▸ **EXTRAIT DU TEXTE**:
===============

Nous fait défaut, aujourd’hui, le calme souverain d’un Pasolini (par exemple), sa clairvoyance, qui nous aide à analyser pleinement, froidement, objectivement, la situation politique et sociale de notre pays. À l’inverse, nous assistons à une surenchère d’hystérisation collective, de mouvements aussi futiles qu’impensés, de panique démocratique comme rarement on en a fait l’expérience.
Quelle est la situation politique de notre pays ?
La principale nouvelle, bonne ou mauvaise, est en tout cas que la politique s’est arrêtée au moment du dépouillement du premier tour : tout ce qui se passe après ce premier tour baroque et riche d’enseignements ne sera plus guère politique si les décisions se prennent sur un fond de crispation antifasciste.
Ceci d’autant plus évident que les deux principaux partis de majorité, qui, ô surprise, ont échoué à se qualifier au second tour, ont désormais intégré le déni démocratique des primaires (les primaires cherchant à contourner le premier tour, le seul qui compte réellement du point de vue de la vitalité démocratique du corps électoral comme de l’offre partisane — comment ne pas voir d’ailleurs que le piège où nous sommes maintenant s’est déployé entre autres par l’instauration de ces maudites primaires ?

===============

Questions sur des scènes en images
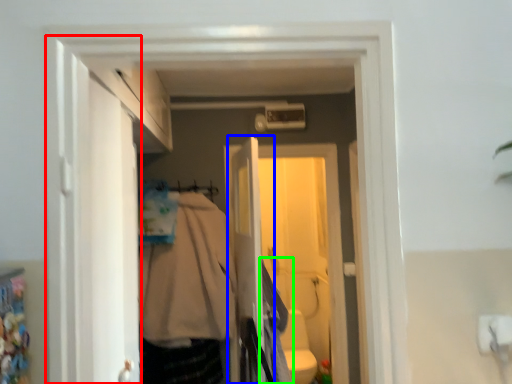
Question: Which object is the farthest from door (highlighted by a red box)? Choose among these: screen door (highlighted by a blue box) or clothing (highlighted by a green box).

Choices:
 (A) screen door
 (B) clothing

Answer: (B)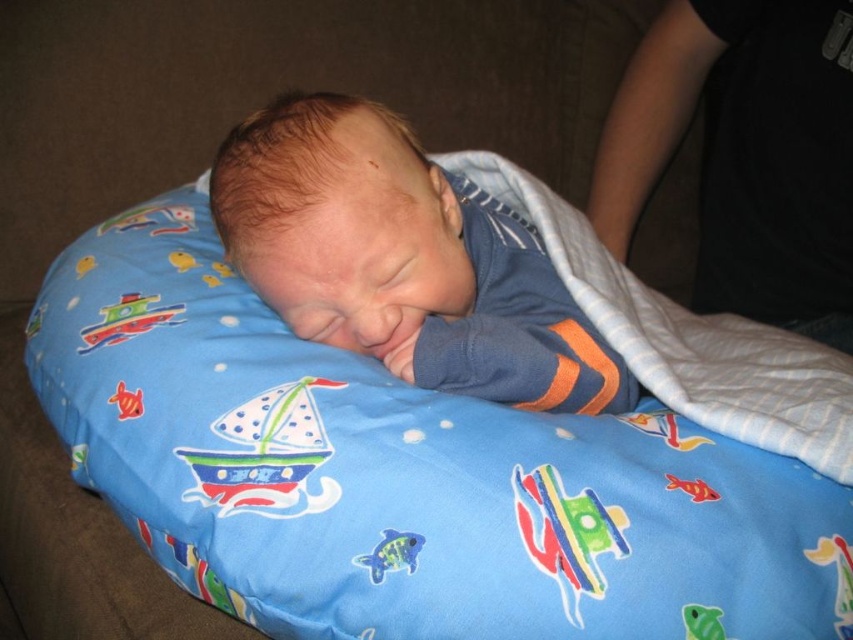
Question: Does blue soft fabric baby at center appear on the right side of blue soft fabric at center?

Choices:
 (A) yes
 (B) no

Answer: (B)

Question: Among these objects, which one is nearest to the camera?

Choices:
 (A) blue soft fabric baby at center
 (B) blue soft fabric at center
 (C) black cotton sleeve at upper right

Answer: (B)

Question: Which object is positioned farthest from the blue soft fabric at center?

Choices:
 (A) black cotton sleeve at upper right
 (B) blue soft fabric baby at center

Answer: (A)

Question: Which object is positioned closest to the black cotton sleeve at upper right?

Choices:
 (A) blue soft fabric at center
 (B) blue soft fabric baby at center

Answer: (A)

Question: Is black cotton sleeve at upper right further to the viewer compared to blue soft fabric at center?

Choices:
 (A) no
 (B) yes

Answer: (B)

Question: Is blue soft fabric baby at center bigger than black cotton sleeve at upper right?

Choices:
 (A) no
 (B) yes

Answer: (A)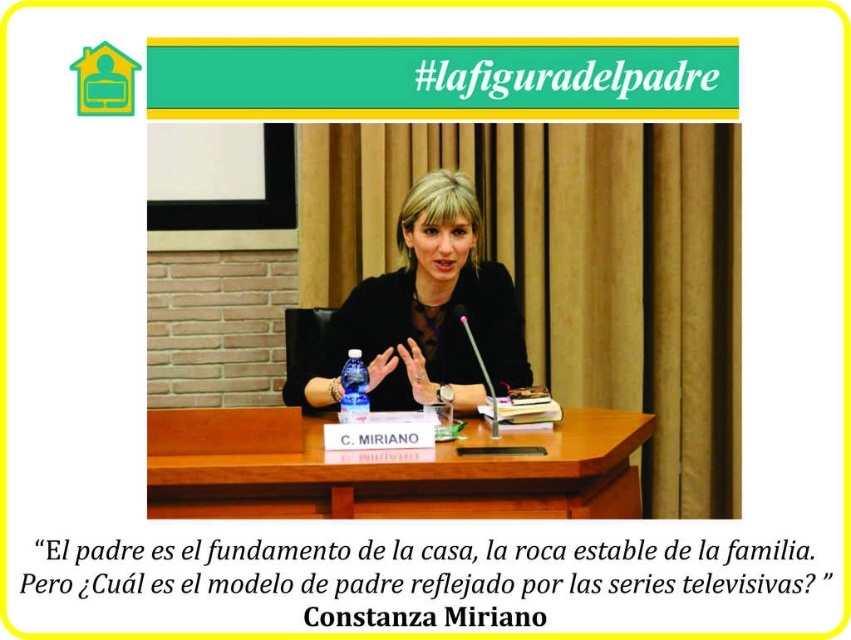
Does point (395, 516) lie behind point (406, 227)?

No.

Consider the image. Who is positioned more to the left, wooden table at center or matte black jacket at center?

wooden table at center is more to the left.

Is point (295, 413) more distant than point (372, 276)?

No.

The image size is (851, 640). Identify the location of wooden table at center. (384, 470).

===============

▸ **CONSIGNES**:
#1 Pourriez-vous redonner mot pour mot le passage de l'extrait sur la situation politique qui va de « La principale nouvelle, bonne » jusqu'à « de crispation antifasciste. » ?
#2 Pouvez-vous résumer en deux phrases l'extrait sur la situation politique du pays ?
Cette liste n'intervient en rien dans ce qui est demandé.

▸ **RÉPONSES**:
#1
La principale nouvelle, bonne ou mauvaise, est en tout cas que la politique s’est arrêtée au moment du dépouillement du premier tour : tout ce qui se passe après ce premier tour baroque et riche d’enseignements ne sera plus guère politique si les décisions se prennent sur un fond de crispation antifasciste.

#2 Le texte déplore l'absence du calme et de la clairvoyance d'un Pasolini et constate à la place une surenchère d'hystérisation collective et de panique démocratique. Selon lui, la politique s'est arrêtée au dépouillement du premier tour, et ce qui suit ne sera plus guère politique si les décisions se prennent sur fond de crispation antifasciste.